### [EXERCISE DIRECTIONS]
Every line below between the one holding "[152,991,254,1002] definition_prefix ->" and the one holding "[212,1186,315,1197] self.autocomplete ->", inclusive, should be copied exactly, and no other line.
===== GIVEN RECORDS =====
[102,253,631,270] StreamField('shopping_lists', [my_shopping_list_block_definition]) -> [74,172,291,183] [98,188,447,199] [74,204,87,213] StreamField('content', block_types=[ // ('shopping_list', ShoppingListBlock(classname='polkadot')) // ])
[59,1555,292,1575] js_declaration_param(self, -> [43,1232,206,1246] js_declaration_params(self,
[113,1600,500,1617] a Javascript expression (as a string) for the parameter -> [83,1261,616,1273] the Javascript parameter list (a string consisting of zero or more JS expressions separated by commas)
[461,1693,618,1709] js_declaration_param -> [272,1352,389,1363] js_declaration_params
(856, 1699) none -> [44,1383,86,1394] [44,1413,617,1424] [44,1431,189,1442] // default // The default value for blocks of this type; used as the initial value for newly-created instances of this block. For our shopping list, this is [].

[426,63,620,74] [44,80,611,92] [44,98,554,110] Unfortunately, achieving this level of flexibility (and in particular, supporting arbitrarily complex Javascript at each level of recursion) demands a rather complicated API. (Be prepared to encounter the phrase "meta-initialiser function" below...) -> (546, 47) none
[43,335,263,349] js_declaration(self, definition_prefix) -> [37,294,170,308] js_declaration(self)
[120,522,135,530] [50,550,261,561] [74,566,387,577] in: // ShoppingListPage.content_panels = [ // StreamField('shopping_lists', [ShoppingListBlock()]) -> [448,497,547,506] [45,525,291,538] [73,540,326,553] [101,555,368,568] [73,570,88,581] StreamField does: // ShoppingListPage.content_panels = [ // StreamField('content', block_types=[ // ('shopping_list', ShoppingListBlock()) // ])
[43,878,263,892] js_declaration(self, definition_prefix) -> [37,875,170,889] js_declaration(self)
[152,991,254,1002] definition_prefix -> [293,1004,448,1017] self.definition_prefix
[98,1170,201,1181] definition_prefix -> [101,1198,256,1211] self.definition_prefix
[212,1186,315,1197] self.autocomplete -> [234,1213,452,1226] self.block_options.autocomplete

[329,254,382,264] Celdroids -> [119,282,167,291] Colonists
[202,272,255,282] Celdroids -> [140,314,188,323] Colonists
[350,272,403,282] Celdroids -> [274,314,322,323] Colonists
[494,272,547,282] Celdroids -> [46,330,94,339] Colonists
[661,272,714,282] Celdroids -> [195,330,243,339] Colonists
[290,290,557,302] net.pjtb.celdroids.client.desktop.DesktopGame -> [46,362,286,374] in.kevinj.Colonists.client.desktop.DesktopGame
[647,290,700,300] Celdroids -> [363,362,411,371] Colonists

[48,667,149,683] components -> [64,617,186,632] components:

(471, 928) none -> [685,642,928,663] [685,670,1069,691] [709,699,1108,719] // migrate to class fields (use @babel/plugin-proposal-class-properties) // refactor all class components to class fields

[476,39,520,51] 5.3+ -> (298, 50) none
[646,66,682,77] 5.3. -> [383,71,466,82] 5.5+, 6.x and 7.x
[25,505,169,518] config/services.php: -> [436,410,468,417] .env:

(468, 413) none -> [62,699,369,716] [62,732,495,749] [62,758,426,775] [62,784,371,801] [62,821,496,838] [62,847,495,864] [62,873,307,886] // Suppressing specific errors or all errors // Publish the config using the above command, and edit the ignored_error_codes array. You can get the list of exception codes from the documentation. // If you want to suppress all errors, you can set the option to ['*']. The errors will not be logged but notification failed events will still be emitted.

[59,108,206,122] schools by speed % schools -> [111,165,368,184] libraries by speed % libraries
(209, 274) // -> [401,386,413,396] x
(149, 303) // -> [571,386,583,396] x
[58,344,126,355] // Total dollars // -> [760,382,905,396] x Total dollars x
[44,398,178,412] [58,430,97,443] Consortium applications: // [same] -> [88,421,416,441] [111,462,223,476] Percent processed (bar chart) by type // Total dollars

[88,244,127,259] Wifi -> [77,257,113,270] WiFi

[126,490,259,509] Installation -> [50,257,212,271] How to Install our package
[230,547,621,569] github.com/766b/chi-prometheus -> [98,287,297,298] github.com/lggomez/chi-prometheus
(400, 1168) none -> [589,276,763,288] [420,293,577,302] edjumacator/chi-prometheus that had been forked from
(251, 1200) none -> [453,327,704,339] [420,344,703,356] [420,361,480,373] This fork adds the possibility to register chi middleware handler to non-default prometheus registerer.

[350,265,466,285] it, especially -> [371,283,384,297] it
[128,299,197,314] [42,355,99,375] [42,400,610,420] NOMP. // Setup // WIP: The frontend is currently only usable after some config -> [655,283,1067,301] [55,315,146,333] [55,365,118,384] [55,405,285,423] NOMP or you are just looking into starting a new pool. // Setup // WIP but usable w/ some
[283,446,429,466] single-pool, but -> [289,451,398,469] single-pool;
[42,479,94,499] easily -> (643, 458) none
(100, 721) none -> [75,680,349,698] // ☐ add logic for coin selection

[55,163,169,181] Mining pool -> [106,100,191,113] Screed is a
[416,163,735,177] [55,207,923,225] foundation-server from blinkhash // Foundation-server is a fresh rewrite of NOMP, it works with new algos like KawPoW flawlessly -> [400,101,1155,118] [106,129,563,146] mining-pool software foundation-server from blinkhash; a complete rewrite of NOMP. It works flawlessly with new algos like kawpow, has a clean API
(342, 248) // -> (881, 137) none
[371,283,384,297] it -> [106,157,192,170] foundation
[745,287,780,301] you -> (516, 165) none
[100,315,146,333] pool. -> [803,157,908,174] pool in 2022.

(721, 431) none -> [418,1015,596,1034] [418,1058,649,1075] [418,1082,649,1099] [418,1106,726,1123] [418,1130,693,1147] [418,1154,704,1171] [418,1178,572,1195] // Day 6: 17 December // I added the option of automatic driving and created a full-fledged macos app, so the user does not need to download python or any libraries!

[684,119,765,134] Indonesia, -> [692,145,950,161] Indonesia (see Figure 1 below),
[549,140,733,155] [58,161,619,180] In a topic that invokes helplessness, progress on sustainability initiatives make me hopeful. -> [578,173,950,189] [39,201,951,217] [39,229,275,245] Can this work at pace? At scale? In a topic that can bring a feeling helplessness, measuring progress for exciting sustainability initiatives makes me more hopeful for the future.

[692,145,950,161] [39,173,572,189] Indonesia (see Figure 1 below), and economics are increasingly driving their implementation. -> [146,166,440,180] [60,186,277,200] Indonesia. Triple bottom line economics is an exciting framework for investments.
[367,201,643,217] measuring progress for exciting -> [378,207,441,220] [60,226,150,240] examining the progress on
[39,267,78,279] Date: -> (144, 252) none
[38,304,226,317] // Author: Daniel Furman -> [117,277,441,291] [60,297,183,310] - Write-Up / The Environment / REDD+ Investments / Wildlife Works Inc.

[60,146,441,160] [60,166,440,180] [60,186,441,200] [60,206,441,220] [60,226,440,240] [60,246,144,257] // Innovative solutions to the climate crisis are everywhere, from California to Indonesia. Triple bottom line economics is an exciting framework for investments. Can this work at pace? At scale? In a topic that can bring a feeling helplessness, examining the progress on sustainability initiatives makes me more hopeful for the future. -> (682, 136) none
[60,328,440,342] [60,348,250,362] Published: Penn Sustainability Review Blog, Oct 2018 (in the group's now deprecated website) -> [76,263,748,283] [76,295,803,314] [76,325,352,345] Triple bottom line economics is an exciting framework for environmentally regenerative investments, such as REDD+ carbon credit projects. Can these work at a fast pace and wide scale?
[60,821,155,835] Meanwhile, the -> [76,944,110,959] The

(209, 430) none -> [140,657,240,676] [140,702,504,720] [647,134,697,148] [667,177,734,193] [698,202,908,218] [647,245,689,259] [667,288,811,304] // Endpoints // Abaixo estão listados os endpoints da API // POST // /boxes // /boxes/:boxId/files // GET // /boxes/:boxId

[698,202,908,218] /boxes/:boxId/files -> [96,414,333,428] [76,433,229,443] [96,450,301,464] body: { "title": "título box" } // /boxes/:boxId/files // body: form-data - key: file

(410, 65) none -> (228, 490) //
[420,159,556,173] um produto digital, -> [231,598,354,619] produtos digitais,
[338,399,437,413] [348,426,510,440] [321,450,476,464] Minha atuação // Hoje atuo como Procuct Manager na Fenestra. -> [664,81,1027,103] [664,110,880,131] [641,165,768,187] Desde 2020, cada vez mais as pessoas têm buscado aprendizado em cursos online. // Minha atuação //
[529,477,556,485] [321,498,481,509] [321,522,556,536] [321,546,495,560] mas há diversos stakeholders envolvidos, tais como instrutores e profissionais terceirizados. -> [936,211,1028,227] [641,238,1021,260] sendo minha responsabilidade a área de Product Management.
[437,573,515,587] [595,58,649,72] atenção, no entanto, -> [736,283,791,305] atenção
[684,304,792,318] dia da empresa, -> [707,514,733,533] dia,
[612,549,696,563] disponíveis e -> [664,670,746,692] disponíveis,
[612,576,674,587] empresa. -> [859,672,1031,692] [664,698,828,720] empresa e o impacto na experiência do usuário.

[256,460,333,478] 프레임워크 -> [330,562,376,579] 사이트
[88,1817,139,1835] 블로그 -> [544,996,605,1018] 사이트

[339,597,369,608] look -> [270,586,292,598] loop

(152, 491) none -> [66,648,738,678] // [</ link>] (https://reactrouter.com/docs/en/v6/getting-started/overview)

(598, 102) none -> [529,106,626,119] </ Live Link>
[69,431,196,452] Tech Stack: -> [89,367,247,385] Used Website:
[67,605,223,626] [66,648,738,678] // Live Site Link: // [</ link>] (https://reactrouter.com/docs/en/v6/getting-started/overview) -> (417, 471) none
=====
### [OUTPUT OF THE TASK]
[152,991,254,1002] definition_prefix -> [293,1004,448,1017] self.definition_prefix
[98,1170,201,1181] definition_prefix -> [101,1198,256,1211] self.definition_prefix
[212,1186,315,1197] self.autocomplete -> [234,1213,452,1226] self.block_options.autocomplete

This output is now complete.